### What the task asks
Return, from the material below, each line in which the word "благословит" is present.

### Data extract
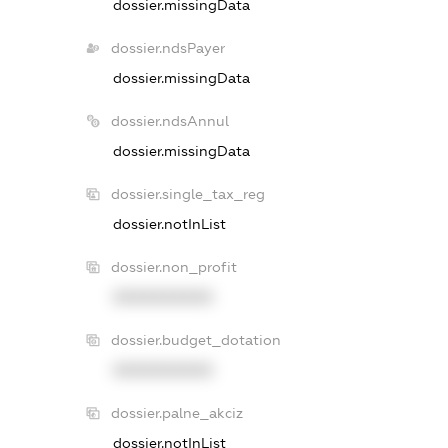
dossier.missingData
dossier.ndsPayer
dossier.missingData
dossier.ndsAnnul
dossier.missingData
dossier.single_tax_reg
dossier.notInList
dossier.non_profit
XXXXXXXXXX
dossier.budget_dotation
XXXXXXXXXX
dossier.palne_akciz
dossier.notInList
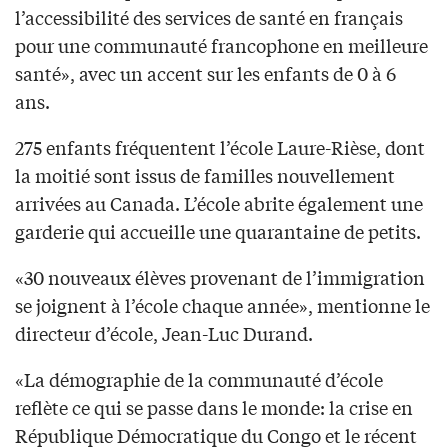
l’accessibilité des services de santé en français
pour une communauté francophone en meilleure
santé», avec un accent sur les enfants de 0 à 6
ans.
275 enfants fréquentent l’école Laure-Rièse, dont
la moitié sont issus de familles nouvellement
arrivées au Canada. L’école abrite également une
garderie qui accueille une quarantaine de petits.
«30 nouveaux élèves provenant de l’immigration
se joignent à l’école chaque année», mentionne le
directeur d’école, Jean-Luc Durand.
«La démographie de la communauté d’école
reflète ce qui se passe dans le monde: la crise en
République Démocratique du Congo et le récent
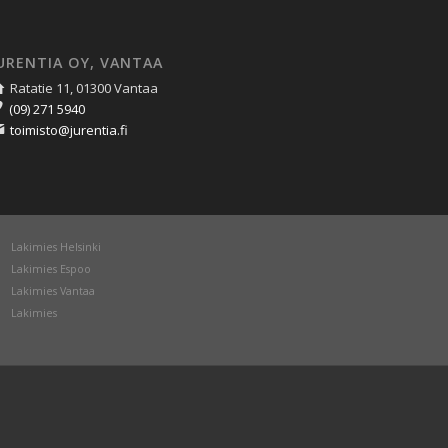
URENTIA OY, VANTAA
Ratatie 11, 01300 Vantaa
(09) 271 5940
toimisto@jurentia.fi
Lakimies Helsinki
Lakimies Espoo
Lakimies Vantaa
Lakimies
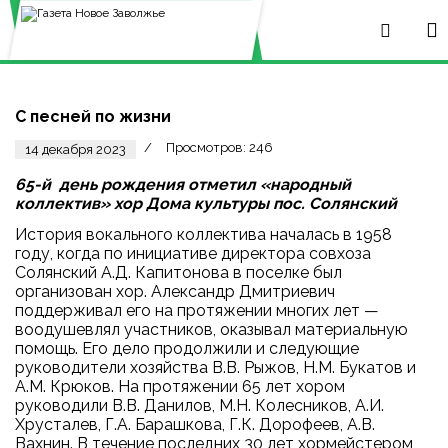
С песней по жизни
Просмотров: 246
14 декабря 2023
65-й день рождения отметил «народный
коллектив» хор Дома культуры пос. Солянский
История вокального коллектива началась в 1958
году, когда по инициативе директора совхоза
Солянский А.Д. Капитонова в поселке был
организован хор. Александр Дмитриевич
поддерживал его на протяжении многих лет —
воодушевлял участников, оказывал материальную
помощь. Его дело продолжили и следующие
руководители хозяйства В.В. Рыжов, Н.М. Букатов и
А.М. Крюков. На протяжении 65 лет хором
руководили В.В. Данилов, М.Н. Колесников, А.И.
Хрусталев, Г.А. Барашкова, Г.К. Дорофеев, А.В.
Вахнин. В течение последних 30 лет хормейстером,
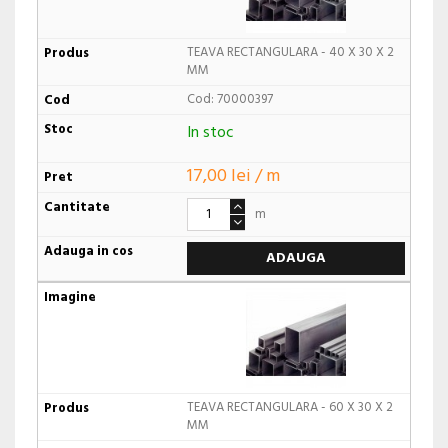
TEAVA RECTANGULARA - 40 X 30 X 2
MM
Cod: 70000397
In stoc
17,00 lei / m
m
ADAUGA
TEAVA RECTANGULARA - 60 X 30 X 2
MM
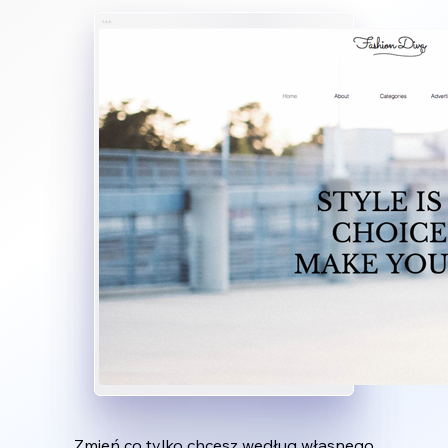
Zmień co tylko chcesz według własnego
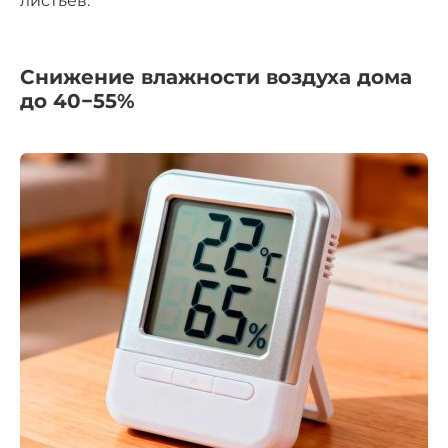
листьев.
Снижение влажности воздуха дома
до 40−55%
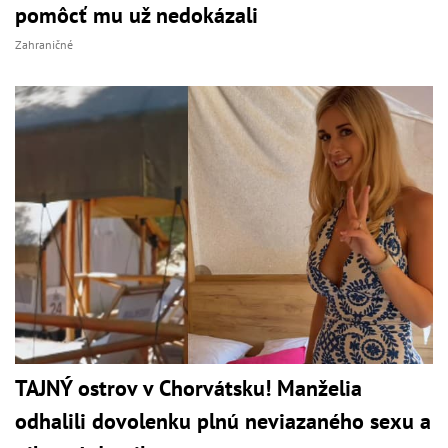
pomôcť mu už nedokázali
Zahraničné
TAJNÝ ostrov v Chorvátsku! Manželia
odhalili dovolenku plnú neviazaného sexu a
* * *
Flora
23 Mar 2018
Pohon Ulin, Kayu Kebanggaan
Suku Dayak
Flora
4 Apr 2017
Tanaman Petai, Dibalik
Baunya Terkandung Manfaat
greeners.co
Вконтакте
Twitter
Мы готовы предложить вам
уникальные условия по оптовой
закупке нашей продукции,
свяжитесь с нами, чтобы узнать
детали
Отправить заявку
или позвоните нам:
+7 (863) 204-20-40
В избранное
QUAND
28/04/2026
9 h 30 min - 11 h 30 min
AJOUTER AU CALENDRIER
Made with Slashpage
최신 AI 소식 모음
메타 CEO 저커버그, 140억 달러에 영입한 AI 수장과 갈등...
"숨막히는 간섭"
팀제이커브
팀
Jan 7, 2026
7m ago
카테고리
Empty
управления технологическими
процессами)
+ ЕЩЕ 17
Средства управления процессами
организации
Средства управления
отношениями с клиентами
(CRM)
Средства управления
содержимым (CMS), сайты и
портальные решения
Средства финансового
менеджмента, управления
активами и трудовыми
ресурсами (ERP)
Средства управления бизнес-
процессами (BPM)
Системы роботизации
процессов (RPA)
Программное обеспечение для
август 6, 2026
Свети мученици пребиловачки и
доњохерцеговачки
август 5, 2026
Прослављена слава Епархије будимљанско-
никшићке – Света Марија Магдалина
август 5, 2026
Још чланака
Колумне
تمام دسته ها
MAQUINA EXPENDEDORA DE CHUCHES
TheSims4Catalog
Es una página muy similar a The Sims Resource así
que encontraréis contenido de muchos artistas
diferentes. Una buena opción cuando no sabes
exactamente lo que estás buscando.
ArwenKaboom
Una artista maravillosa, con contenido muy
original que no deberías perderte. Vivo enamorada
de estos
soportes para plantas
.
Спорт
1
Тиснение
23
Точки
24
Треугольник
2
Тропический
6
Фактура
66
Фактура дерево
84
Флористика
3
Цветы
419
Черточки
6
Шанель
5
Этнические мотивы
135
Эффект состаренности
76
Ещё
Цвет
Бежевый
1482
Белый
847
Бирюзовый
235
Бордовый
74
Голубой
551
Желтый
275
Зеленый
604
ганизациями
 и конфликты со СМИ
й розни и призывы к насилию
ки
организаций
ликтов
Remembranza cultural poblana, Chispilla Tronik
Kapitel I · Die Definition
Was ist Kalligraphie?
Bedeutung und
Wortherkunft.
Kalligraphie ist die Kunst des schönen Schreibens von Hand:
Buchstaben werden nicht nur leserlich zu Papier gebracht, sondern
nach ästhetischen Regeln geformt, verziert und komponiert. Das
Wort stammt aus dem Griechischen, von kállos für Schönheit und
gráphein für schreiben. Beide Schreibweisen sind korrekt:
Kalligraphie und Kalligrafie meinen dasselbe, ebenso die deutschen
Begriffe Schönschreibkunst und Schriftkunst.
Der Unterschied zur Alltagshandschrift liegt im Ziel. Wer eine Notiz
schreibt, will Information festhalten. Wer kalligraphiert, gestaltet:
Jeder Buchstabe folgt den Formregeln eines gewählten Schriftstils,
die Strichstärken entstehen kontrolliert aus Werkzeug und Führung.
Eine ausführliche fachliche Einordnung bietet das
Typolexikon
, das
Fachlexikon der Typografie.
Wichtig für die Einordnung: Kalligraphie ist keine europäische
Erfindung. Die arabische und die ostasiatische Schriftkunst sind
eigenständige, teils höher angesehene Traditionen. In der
---
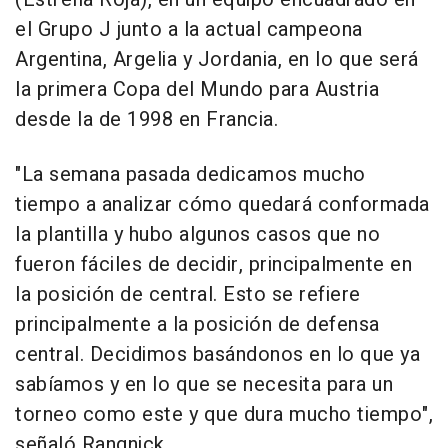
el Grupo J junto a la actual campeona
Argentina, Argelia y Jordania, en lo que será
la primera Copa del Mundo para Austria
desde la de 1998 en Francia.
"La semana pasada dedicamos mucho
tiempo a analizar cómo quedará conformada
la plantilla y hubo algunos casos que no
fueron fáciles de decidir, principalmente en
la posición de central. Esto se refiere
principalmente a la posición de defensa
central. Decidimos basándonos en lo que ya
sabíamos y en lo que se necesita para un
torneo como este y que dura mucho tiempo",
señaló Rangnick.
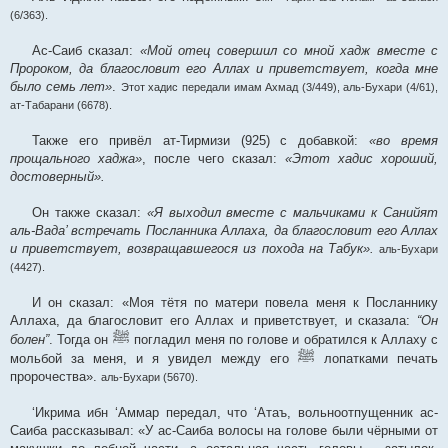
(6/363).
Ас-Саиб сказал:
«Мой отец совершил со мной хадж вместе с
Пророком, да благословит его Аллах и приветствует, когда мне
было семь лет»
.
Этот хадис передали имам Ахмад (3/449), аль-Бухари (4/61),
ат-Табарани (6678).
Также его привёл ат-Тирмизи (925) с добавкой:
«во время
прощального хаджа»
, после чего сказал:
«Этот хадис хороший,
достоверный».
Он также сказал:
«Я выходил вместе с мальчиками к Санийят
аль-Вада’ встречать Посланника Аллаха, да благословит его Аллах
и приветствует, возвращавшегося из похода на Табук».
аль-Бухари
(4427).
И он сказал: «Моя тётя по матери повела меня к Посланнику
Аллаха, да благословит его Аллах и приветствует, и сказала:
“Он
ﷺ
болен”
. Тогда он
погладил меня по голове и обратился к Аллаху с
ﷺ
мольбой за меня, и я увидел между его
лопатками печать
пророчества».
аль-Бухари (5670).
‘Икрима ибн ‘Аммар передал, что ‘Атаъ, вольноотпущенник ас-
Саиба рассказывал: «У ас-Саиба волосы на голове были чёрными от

### Exercise output
Пророком, да благословит его Аллах и приветствует, когда мне
аль-Вада’ встречать Посланника Аллаха, да благословит его Аллах
Аллаха, да благословит его Аллах и приветствует, и сказала:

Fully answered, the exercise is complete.